#### SUPPLIED RECORDS
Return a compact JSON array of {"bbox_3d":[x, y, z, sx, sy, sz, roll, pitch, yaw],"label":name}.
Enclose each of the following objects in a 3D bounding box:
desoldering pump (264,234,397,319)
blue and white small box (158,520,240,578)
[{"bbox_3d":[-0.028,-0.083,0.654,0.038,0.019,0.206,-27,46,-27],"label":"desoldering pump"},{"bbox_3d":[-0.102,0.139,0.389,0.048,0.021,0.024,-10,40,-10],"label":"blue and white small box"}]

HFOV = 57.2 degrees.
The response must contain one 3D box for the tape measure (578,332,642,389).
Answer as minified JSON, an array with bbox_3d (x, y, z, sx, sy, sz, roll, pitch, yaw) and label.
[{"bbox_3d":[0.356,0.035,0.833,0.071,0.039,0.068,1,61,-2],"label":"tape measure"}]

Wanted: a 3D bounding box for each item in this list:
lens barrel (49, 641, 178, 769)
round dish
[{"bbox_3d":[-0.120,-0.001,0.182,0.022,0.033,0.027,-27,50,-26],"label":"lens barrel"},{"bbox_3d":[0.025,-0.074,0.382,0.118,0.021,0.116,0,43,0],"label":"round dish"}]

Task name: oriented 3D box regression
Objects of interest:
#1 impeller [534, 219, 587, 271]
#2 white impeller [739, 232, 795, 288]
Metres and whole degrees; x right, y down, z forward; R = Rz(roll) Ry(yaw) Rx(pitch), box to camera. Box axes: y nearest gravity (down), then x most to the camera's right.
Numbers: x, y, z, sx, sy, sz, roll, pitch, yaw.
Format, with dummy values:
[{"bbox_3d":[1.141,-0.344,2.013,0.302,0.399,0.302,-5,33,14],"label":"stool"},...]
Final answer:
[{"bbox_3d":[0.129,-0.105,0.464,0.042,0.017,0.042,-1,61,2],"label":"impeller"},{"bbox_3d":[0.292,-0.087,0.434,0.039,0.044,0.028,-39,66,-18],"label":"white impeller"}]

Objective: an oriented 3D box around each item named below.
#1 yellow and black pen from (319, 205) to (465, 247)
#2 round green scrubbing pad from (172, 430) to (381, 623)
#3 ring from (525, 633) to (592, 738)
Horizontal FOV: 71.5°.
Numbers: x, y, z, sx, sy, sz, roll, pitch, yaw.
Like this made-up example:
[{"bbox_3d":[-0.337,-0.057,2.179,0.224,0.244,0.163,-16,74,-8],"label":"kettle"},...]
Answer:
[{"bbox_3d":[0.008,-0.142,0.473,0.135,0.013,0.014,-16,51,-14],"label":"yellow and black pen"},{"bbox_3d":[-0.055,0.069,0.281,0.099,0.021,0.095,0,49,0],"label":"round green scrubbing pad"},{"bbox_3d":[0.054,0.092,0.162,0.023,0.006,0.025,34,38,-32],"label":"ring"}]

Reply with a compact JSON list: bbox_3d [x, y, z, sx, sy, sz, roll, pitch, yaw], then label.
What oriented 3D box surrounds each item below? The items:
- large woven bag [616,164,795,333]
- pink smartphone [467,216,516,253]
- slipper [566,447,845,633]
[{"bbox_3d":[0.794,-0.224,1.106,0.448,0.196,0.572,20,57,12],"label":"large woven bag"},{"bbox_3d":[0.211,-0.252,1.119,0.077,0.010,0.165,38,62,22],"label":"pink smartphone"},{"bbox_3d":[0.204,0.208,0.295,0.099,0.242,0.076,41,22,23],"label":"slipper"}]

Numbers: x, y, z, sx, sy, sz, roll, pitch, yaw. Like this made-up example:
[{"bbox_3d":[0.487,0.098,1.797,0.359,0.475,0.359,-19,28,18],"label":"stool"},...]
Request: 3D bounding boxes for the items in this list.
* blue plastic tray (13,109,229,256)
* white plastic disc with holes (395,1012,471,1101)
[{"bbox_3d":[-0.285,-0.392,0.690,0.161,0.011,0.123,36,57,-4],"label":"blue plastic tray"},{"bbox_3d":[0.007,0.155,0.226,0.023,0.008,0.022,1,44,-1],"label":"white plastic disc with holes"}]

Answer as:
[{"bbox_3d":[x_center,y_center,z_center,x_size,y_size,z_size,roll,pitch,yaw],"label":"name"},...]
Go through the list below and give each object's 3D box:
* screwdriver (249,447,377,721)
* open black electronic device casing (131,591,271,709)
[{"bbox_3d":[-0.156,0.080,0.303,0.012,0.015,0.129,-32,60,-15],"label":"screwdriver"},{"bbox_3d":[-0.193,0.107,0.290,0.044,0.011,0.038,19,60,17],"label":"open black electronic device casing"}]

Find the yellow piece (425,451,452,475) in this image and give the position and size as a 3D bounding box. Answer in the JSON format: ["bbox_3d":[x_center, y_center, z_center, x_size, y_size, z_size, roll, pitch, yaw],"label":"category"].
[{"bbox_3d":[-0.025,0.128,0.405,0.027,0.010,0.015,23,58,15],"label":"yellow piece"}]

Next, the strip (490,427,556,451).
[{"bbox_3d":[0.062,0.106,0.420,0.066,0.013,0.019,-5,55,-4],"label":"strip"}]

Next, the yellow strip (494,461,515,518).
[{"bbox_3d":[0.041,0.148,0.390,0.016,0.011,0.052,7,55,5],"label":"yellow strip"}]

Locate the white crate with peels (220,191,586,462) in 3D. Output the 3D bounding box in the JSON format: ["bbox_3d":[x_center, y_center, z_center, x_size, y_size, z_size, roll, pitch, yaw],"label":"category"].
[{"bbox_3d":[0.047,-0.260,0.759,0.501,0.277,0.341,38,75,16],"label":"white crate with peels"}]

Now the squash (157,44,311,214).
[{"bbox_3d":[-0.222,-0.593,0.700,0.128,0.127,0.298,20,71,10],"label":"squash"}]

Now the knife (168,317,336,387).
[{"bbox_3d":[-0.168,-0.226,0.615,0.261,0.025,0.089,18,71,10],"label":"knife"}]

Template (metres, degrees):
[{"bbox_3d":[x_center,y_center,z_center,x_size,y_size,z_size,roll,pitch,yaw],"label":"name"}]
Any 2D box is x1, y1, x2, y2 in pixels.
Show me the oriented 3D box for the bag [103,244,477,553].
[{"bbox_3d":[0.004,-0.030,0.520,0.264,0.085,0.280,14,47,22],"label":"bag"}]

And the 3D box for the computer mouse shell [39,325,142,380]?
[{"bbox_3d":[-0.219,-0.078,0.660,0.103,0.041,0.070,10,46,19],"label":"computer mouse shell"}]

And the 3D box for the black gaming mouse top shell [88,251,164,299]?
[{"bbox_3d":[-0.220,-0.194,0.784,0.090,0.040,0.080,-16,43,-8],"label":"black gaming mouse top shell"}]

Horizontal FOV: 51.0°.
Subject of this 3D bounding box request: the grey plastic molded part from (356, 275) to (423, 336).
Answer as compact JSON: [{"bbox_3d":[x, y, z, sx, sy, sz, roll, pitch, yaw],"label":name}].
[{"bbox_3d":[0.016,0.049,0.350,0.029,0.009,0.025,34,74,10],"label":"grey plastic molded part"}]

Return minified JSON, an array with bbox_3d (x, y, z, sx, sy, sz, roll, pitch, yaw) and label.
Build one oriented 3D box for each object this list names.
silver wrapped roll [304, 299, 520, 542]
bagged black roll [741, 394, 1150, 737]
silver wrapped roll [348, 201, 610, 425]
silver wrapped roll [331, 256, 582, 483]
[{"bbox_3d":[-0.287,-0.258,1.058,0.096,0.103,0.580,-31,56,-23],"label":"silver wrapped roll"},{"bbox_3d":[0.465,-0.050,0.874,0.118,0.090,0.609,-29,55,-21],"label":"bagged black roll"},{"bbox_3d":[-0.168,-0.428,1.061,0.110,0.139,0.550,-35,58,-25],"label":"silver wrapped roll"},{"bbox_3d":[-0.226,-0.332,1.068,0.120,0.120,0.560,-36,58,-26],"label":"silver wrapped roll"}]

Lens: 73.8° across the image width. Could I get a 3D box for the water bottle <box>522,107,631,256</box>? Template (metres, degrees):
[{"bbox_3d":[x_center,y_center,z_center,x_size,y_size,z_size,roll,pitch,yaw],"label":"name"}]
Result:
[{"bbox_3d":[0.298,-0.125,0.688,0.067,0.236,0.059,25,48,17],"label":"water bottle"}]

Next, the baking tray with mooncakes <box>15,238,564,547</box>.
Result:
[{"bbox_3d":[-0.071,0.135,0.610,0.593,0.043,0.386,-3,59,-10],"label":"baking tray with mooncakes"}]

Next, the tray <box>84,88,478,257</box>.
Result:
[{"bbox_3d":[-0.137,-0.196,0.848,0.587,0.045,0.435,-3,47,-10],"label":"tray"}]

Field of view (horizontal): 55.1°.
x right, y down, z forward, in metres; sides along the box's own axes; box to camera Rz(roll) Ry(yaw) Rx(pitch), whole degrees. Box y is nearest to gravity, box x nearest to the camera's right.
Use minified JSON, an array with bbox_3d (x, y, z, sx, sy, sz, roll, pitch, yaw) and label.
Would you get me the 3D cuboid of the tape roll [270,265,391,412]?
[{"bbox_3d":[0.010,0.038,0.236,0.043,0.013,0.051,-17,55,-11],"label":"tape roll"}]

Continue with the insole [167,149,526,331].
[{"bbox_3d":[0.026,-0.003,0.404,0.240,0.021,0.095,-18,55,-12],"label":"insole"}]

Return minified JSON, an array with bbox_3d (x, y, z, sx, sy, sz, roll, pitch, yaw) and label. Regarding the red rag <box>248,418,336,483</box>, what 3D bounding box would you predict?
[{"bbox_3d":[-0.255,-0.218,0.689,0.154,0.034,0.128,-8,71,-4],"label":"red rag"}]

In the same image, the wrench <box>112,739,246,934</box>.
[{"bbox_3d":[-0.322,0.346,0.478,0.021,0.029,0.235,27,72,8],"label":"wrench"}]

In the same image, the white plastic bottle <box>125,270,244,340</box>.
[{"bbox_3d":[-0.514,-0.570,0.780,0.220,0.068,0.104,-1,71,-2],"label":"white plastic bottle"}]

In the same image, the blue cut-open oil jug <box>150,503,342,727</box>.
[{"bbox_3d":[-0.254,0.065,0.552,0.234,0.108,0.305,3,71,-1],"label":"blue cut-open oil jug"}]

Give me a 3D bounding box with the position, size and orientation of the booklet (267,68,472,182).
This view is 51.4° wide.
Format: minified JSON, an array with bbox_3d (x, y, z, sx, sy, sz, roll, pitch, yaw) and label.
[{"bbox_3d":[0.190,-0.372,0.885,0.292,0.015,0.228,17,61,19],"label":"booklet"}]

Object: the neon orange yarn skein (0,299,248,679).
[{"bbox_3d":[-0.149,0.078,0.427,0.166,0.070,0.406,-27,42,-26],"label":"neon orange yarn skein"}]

#### ASSIGNMENT
Only the lines above starting at the one containing "Metres and whole" and ending at the one containing "Horizontal FOV: 71.5°.", both included, are to be returned, exactly as they read.

#### ANSWER SECTION
Metres and whole degrees; x right, y down, z forward; R = Rz(roll) Ry(yaw) Rx(pitch), box to camera. Box axes: y nearest gravity (down), then x most to the camera's right.
Numbers: x, y, z, sx, sy, sz, roll, pitch, yaw.
Format, with dummy values:
[{"bbox_3d":[1.141,-0.344,2.013,0.302,0.399,0.302,-5,33,14],"label":"stool"},...]
Final answer:
[{"bbox_3d":[0.129,-0.105,0.464,0.042,0.017,0.042,-1,61,2],"label":"impeller"},{"bbox_3d":[0.292,-0.087,0.434,0.039,0.044,0.028,-39,66,-18],"label":"white impeller"}]

Objective: an oriented 3D box around each item named below.
#1 yellow and black pen from (319, 205) to (465, 247)
#2 round green scrubbing pad from (172, 430) to (381, 623)
#3 ring from (525, 633) to (592, 738)
Horizontal FOV: 71.5°.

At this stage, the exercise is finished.